«A ce stade, aucun élément ne permet d'évoquer (...) un attentat» après le déraillement d'un train vendredi près de Rouen, qui a fait 44 blessés, a souligné le parquet samedi soir, alors que de nombreuses spéculations circulent sur les causes de l'accident.
«Depuis ce matin, les investigations menées n'ont apporté aucun élément nouveau sur les causes de la présence, sur un des rails de la voie, d'un morceau d'un autre rail», a déclaré le procureur de Rouen, Sébastien Gallois, dans un communiqué.
«A ce stade, aucun élément ne permet d'évoquer un acte de 'malveillance' commis avec l'intention délibérée de faire dérailler le train, et donc encore moins un 'attentat'», a estimé le magistrat.
Concernant l'enquête, «les opérations de police technique et scientifique ont été achevées dans l'après-midi.
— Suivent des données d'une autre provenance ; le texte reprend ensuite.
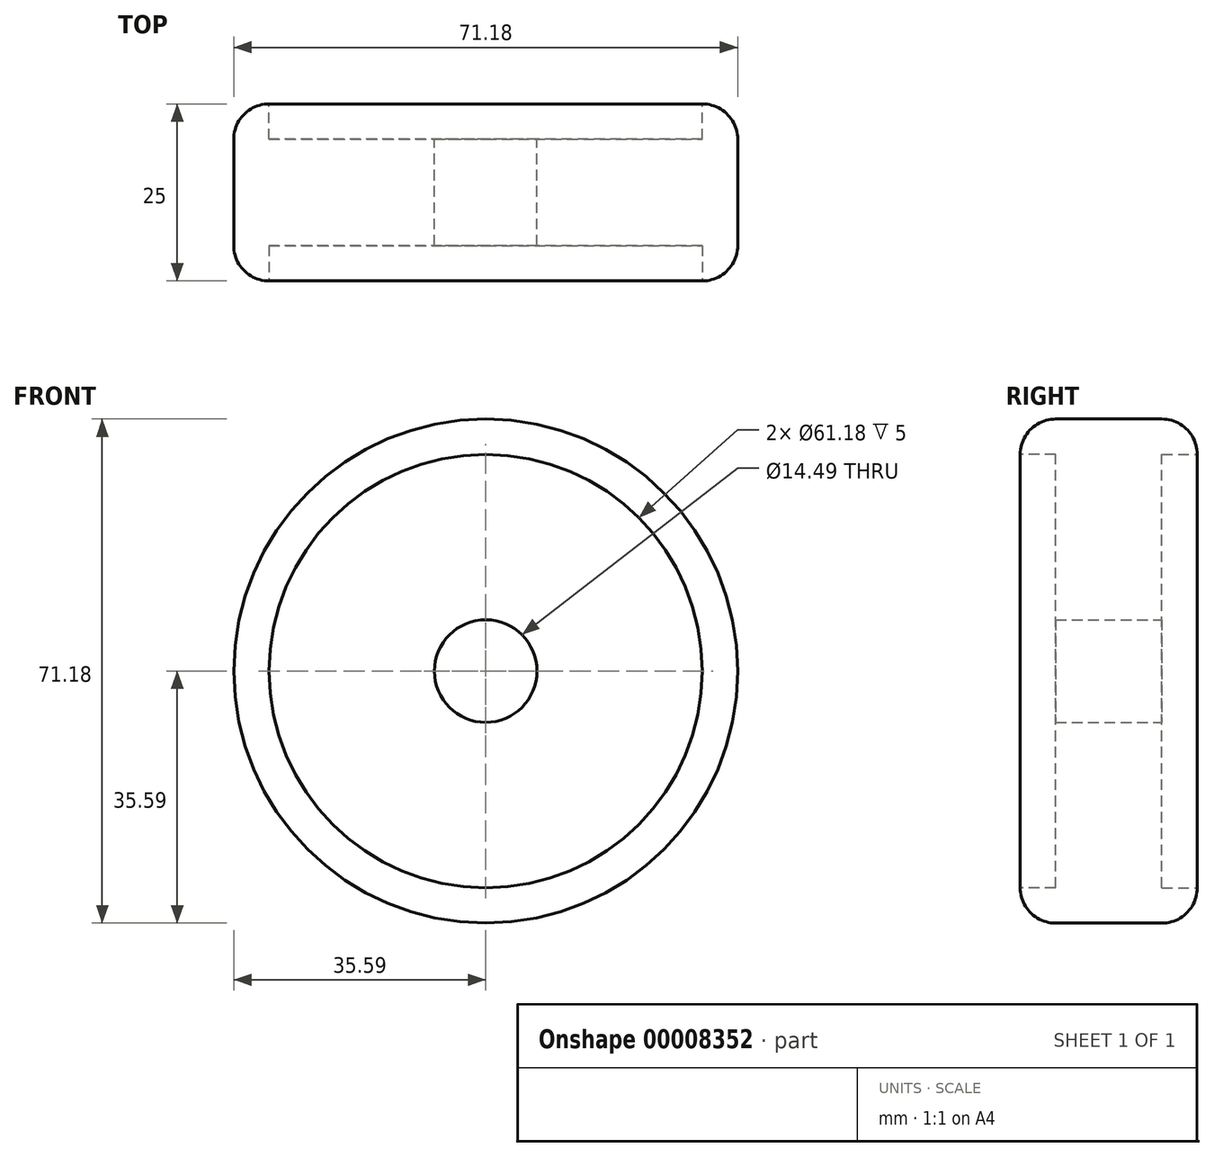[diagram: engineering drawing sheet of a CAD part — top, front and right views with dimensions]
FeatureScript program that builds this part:
annotation { "Feature Type Name" : "Feature", "Feature Type Description" : "" }
export const myFeature = defineFeature(function(context is Context, id is Id, definition is map)
    precondition{}
    {
        {
            var Q0;
            Q0=qCreatedBy(makeId("Front.planeOp"),FACE);
            var sketch = newSketch(context, id + "F0", { "sketchPlane" : qUnion([Q0])});
            skCircle(sketch, "E0", {"center": v(0, 0) * mm, "radius": 53.38 * mm});
            skSolve(sketch);
        }
        {
            var Q0;
            Q0=makeQuery(id+"F0.imprint","IMPRINT",FACE,{"disambiguationData":[TD([[makeQuery(id+"F0.imprint","IMPRINT",EDGE,{"derivedFrom":sQuery(id+"F0.wireOp",EDGE,"E0")}),1.0]])]});
            extrude(context, id + "F1", {"entities" : qUnion([Q0]), "depth" : 90 * mm});
        }
        {
            var Q0;
            Q0=makeQuery(id+"F1.opExtrude","CAP_FACE",FACE,{"disambiguationData":[OSD([sQuery(id+"F0.wireOp",EDGE,"E0")])],"isStart":false});
            shell(context, id + "F2", {"entities" : qUnion([Q0]), "thickness" : 5 * mm});
        }
        {
            var Q0;
            Q0=qCreatedBy(makeId("Front.planeOp"),FACE);
            var sketch = newSketch(context, id + "F3", { "sketchPlane" : qUnion([Q0])});
            skCircle(sketch, "E1", {"center": v(0, 0) * mm, "radius": 16.47 * mm});
            skSolve(sketch);
        }
        {
            var Q0;
            Q0=makeQuery(id+"F3.imprint","IMPRINT",FACE,{"disambiguationData":[TD([[makeQuery(id+"F3.imprint","IMPRINT",EDGE,{"derivedFrom":sQuery(id+"F3.wireOp",EDGE,"E1")}),1.0]])]});
            extrude(context, id + "F4", {"entities" : qUnion([Q0]), "operationType" : NewBodyOperationType.ADD, "depth" : 0.5 * mm});
        }
        {
            var Q0;
            Q0=makeQuery(id+"F1.opExtrude","CAP_FACE",FACE,{"disambiguationData":[OSD([sQuery(id+"F0.wireOp",EDGE,"E0")])],"isStart":true});
            var sketch = newSketch(context, id + "F5", { "sketchPlane" : qUnion([Q0])});
            skCircle(sketch, "E2", {"center": v(0, 0) * mm, "radius": 18.77 * mm});
            skSolve(sketch);
        }
        {
            var Q0;
            Q0=makeQuery(id+"F5.imprint","IMPRINT",FACE,{"disambiguationData":[TD([[makeQuery(id+"F5.imprint","IMPRINT",EDGE,{"derivedFrom":sQuery(id+"F5.wireOp",EDGE,"E2")}),1.0]])]});
            extrude(context, id + "F6", {"entities" : qUnion([Q0]), "operationType" : NewBodyOperationType.ADD, "oppositeDirection" : true, "depth" : 0.5 * mm});
        }
        {
            var Q0;
            Q0 = qSketchRegion(id + "F3", true);
            extrude(context, id + "F7", {"entities" : qUnion([Q0]), "operationType" : NewBodyOperationType.ADD, "depth" : 4 * mm});
        }
        {
            var Q0;
            {var subQ0=sQuery(id+"F0.wireOp",EDGE,"E0");Q0=makeQuery(id+"F2.opShell","OFFSET_FACE",FACE,{"disambiguationData":[OSD([subQ0]),TDD([makeQuery(id+"F1.opExtrude","CAP_FACE",FACE,{"disambiguationData":[OSD([subQ0])],"isStart":true})])]});}
            var sketch = newSketch(context, id + "F8", { "sketchPlane" : qUnion([Q0])});
            skCircle(sketch, "E3", {"center": v(0, 0) * mm, "radius": 26.79 * mm});
            skSolve(sketch);
        }
        {
            var Q0;
            Q0=makeQuery(id+"F8.imprint","IMPRINT",FACE,{"disambiguationData":[TD([[makeQuery(id+"F8.imprint","IMPRINT",EDGE,{"derivedFrom":sQuery(id+"F8.wireOp",EDGE,"E3")}),1.0]])]});
            extrude(context, id + "F9", {"entities" : qUnion([Q0]), "operationType" : NewBodyOperationType.ADD, "depth" : 10 * mm});
        }
        {
            var Q0;
            Q0=makeQuery(id+"F9.opExtrude","CAP_FACE",FACE,{"disambiguationData":[OSD([sQuery(id+"F8.wireOp",EDGE,"E3")])],"isStart":false});
            fillet(context, id + "F10", {"entities" : qUnion([Q0]), "radius" : 5 * mm, "tangentPropagation" : true, "allowEdgeOverflow" : false});
        }
        {
            var Q0;
            {var subQ0=sQuery(id+"F0.wireOp",EDGE,"E0");Q0=makeQuery(id+"F2.opShell","OFFSET_FACE",FACE,{"disambiguationData":[OSD([subQ0]),TDD([makeQuery(id+"F1.opExtrude","CAP_FACE",FACE,{"disambiguationData":[OSD([subQ0])],"isStart":true})])]});}
            fillet(context, id + "F11", {"entities" : qUnion([Q0]), "radius" : 5 * mm, "tangentPropagation" : true, "allowEdgeOverflow" : false});
        }
        {
            var Q0;
            Q0=makeQuery(id+"F1.opExtrude","CAP_EDGE",EDGE,{"disambiguationData":[OSD([sQuery(id+"F0.wireOp",EDGE,"E0")])],"isStart":false});
            chamfer(context, id + "F12", {"entities" : qUnion([Q0]), "width" : 10 * mm, "tangentPropagation" : true});
        }
        {
            var Q0;
            Q0=makeQuery(id+"F1.opExtrude","CAP_FACE",FACE,{"disambiguationData":[OSD([sQuery(id+"F0.wireOp",EDGE,"E0")])],"isStart":true});
            var sketch = newSketch(context, id + "F13", { "sketchPlane" : qUnion([Q0])});
            skCircle(sketch, "E4", {"center": v(0, 0) * mm, "radius": 25.89 * mm});
            skSolve(sketch);
        }
        {
            var Q0;
            Q0=makeQuery(id+"F13.imprint","IMPRINT",FACE,{"disambiguationData":[TD([[makeQuery(id+"F13.imprint","IMPRINT",EDGE,{"derivedFrom":sQuery(id+"F13.wireOp",EDGE,"E4")}),1.0]])]});
            extrude(context, id + "F14", {"entities" : qUnion([Q0]), "operationType" : NewBodyOperationType.ADD, "oppositeDirection" : true, "depth" : 12.77 * mm});
        }
        {
            var Q0;
            Q0 = qSketchRegion(id + "F8", true);
            extrude(context, id + "F15", {"entities" : qUnion([Q0]), "operationType" : NewBodyOperationType.ADD, "depth" : 25 * mm});
        }
        {
            var Q0;
            Q0 = qSketchRegion(id + "F8", true);
            extrude(context, id + "F16", {"entities" : qUnion([Q0]), "operationType" : NewBodyOperationType.REMOVE, "depth" : 20.78 * mm});
        }
        {
            var Q0;
            Q0 = qSketchRegion(id + "F13", true);
            extrude(context, id + "F17", {"entities" : qUnion([Q0]), "operationType" : NewBodyOperationType.REMOVE, "oppositeDirection" : true, "depth" : 5.46 * mm});
        }
        {
            var Q0;
            Q0=makeQuery(id+"F16.boolean.opBoolean","SPLIT",BODY,{"disambiguationData":[OD(0.0)],"derivedFrom":makeQuery(id+"F1.opExtrude","SWEPT_BODY",BODY,{"disambiguationData":[OSD([sQuery(id+"F0.wireOp",EDGE,"E0")])]})});
            var Q1;
            Q1=makeQuery(id+"F16.boolean.opBoolean","SPLIT",BODY,{"disambiguationData":[OD(1.0)],"derivedFrom":makeQuery(id+"F1.opExtrude","SWEPT_BODY",BODY,{"disambiguationData":[OSD([sQuery(id+"F0.wireOp",EDGE,"E0")])]})});
            deleteBodies(context, id + "F18", {"entities" : qUnion([Q0, Q1])});
        }
        {
            var Q0;
            Q0=qCreatedBy(makeId("Front.planeOp"),FACE);
            var sketch = newSketch(context, id + "F19", { "sketchPlane" : qUnion([Q0])});
            skCircle(sketch, "E5", {"center": v(0, 0) * mm, "radius": 35.6 * mm});
            skSolve(sketch);
        }
        {
            var Q0;
            Q0=makeQuery(id+"F19.imprint","IMPRINT",FACE,{"disambiguationData":[TD([[makeQuery(id+"F19.imprint","IMPRINT",EDGE,{"derivedFrom":sQuery(id+"F19.wireOp",EDGE,"E5")}),1.0]])]});
            extrude(context, id + "F20", {"entities" : qUnion([Q0]), "depth" : 25 * mm});
        }
        {
            var Q0;
            Q0=makeQuery(id+"F20.opExtrude","CAP_FACE",FACE,{"disambiguationData":[OSD([sQuery(id+"F19.wireOp",EDGE,"E5")])],"isStart":false});
            var Q1;
            Q1=makeQuery(id+"F20.opExtrude","CAP_EDGE",EDGE,{"disambiguationData":[OSD([sQuery(id+"F19.wireOp",EDGE,"E5")])],"isStart":true});
            var Q2;
            Q2=makeQuery(id+"F20.opExtrude","SWEPT_FACE",FACE,{"disambiguationData":[OSD([sQuery(id+"F19.wireOp",EDGE,"E5")])]});
            fillet(context, id + "F21", {"entities" : qUnion([Q0, Q1, Q2]), "radius" : 5 * mm, "tangentPropagation" : true, "allowEdgeOverflow" : false});
        }
        {
            var Q0;
            Q0=makeQuery(id+"F20.opExtrude","CAP_FACE",FACE,{"disambiguationData":[OSD([sQuery(id+"F19.wireOp",EDGE,"E5")])],"isStart":true});
            extrude(context, id + "F22", {"entities" : qUnion([Q0]), "operationType" : NewBodyOperationType.REMOVE, "oppositeDirection" : true, "depth" : 5 * mm});
        }
        {
            var Q0;
            Q0=makeQuery(id+"F20.opExtrude","CAP_FACE",FACE,{"disambiguationData":[OSD([sQuery(id+"F19.wireOp",EDGE,"E5")])],"isStart":false});
            extrude(context, id + "F23", {"entities" : qUnion([Q0]), "operationType" : NewBodyOperationType.REMOVE, "oppositeDirection" : true, "depth" : 5 * mm});
        }
        {
            var Q0;
            Q0=makeQuery(id+"F22.boolean.opBoolean","COPY",FACE,{"derivedFrom":makeQuery(id+"F22.opExtrude","CAP_FACE",FACE,{"disambiguationData":[OSD([sQuery(id+"F19.wireOp",EDGE,"E5")])],"isStart":false})});
            var sketch = newSketch(context, id + "F24", { "sketchPlane" : qUnion([Q0])});
            skCircle(sketch, "E6", {"center": v(0, 0) * mm, "radius": 7.24 * mm});
            skSolve(sketch);
        }
        {
            var Q0;
            Q0=makeQuery(id+"F24.imprint","IMPRINT",FACE,{"disambiguationData":[TD([[makeQuery(id+"F24.imprint","IMPRINT",EDGE,{"derivedFrom":sQuery(id+"F24.wireOp",EDGE,"E6")}),1.0]])]});
            extrude(context, id + "F25", {"entities" : qUnion([Q0]), "operationType" : NewBodyOperationType.REMOVE, "oppositeDirection" : true, "depth" : 15 * mm});
        }
    });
Plusieurs auditions ont eu lieu. De nombreuses autres sont prévues demain», a-t-il souligné.
Des personnalités politiques avaient évoqué samedi un «acte criminel» ou «un attentat».
«Le déraillement du TER en Normandie est le fruit d'un attentat. Il doit être traité comme tel», a notamment déclaré le maire de Nice et patron de l'Union des droites pour la République (UDR), Eric Ciotti, réclamant que les auteurs soient punis «avec la plus grande fermeté».
«L'hypothèse la plus probable aujourd'hui est un acte qui n'est pas simplement un acte malveillant mais un acte que l'on peut qualifier de criminel», a déclaré de son côté le président centriste de la région Normandie, Hervé Morin.
Le procureur de Rouen a par ailleurs donné samedi soir des nouvelles rassurantes de la principale victime de l'accident, une jeune femme de 18 ans, «évacuée en urgence absolue» par hélicoptère vendredi soir vers le CHU de Rouen.
Elle est «toujours hospitalisée, mais les craintes pour sa vie ou une infirmité grave sont maintenant écartées», a indiqué Sébastien Gallois.
Samedi, en milieu d'après-midi, «trois autres personnes étaient hospitalisées, sans gravité», a-t-il précisé.